Профессор ласково улыбнулся. Глаза его, приняв цвет морской волны, ярко сверкнули душещипательностью.
"Диагноз ясен: или типичная шизофрения, или парафренный бред", – подумал профессор, а вслух, покачав головой, спросил: – Кто был? Снег?
– Да нет же! Партийный билет. Я его потерял как раз в четверг утром, – поспешно сказал Суржанский. – А теперь он нашелся. Это ж какое счастье, доктор! Ведь так? Так.
– Вы не волнуйтесь, голубчик, – сказал профессор спокойным голосом, поглаживая больного по голове. – Мы вас вылечим, и вы будете совершенно счастливы. Вам здесь будет хорошо. Питание у нас здесь, голубчик, сладостное. (Тут он сверкнул глазами.) Правда, филейчиками из дроздов кухня нас не балует. (Тут он качнул головою.) Спиртного то ж не употребляем-с, но вот кашку-с манненькую на завтрачки – всегда пожалуйте! (Тут он выпучил глаза.) И добавки до безмерности.
– Спасибо, доктор. Ну я же ведь счастлив? Ведь так? – не унимался больной.
– Так, так, – сладостно протянул профессор, бегая голубыми глазками. – Конечно же, так.
– Я счастлив! – вдруг заорал Ираклий Давыдович так залихватски, что его лоб покрылся испариной. – Я потерял партийный билет. А потом его нашел. Какое счастье! Ведь так? Двое участников штурма Зимнего подозрительно покосились на новенького. Идеологически светлое понятие "партийный билет" и реакционный глагол "потерял" в их ревсоцсознании никак не стыковались.
– Так, так, голубчик. – Авдей Эммануилович проникновенно улыбнулся. – Успокойтесь. Будем кормить вас манной кашечкой, и вы вылечитесь. Непременнейше вылечитесь!
При повторном упоминании о манной каше глаза у штурмовичков подернулись печалью. Рты перекосило.
– Всех вылечим, – строго, но с отеческой нежностью, глядя на штурмовичков, заключил главный врач. – Манная каша лекарство против всех болезней!
– Доктор, – вдруг сказал первый штурмовичок с мордой Троцкого. – Избавьте нас от этого типа! Это же издевательство. Мы не можем лечиться в одной палате с контрой! Весь курс лечения петухам на ржачку пойдет – не более как на ржачку!

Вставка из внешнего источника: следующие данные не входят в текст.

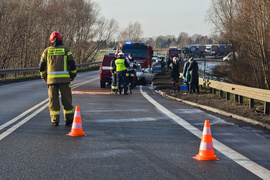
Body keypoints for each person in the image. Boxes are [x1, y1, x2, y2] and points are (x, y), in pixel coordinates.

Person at [39, 31, 77, 126]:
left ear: (51, 40)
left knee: (53, 101)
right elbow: (72, 65)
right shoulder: (66, 50)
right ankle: (68, 120)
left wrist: (44, 76)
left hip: (51, 81)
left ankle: (55, 120)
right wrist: (72, 75)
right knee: (67, 100)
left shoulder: (46, 51)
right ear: (61, 39)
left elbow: (41, 66)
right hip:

– И вас вылечим, – профессор развел руками, – вам что, мало дают кашки? Так мы усилим дозу. И все будет славненько.
– Нет, это просто невыносимо! – прохрипел второй штурмовичок с лицом Антонова-Овсеенко, тут же подбежал к стене и забарабанил по ней кулаками. – Профессор, избавьте нас от контры! Иначе мы за себя не ручаемся. В расход и – баста! Без церемоний. Мы Зимний штурмовали, а он, безответственный, билет теряет партийный. Это ж курам насмех! За что ж боролись мы? У-у-x, не понимаю.
– Успокойтесь, товарищи большевики. Гражданин Суржанский уже все осознал. Билет он нашел, теперь он вылечится, и все будет славненько.
С этими словами профессор Мешочников быстро вышел. Объявилась милая старушка тетя Глаша и положила на кровать новенького махровое полотенце, больничный голубой халат в полосочку и пахнущие стиркой штаны.
– Переодевайтесь! – ласково сказала она. – И не свинячьте здеся! Тут все-таки гослечебница, а не частная свинарня.
Новенький покорно переоделся.
Тетя Глаша взяла "вольные" вещи больного, бережно положила в тумбочку партбилет и медленно вышла из палаты.
Ираклий Давыдович присел и, робко взглянув на своих сокоечников, удрученно сконфузился. Кожа на его лице снова приняла холерный оттенок, глаза помутнели.
Первый штурмовичок взглядом предреввоенсовета республики смотрел на Суржанского как на распустившуюся контру. У второго был вид совершенно освирепевшего начдива, сжигающего глазами пойманного белогвардейского лазутчика.
– Ну что, контрик, билет партийный потерял? прикладывая руки к груди, ехидно спросил Троцкий. – Мы боролись, временное свергали, а ты, значит, ставишь точку? Билетик-то кому, сучара, загнал? Ты что, гад, простым испугом отделаться хочешь? А?
– Я...
– А? – в унисон Троцкому взвизгнул Антонов-Овсеенко.
– Ты только глянь, интеллигент, а под пролетария косит! Ох, попался бы ты мне в Питере в семнадцатом – тут же бы под первый же трамвай, курву такую, пристроил!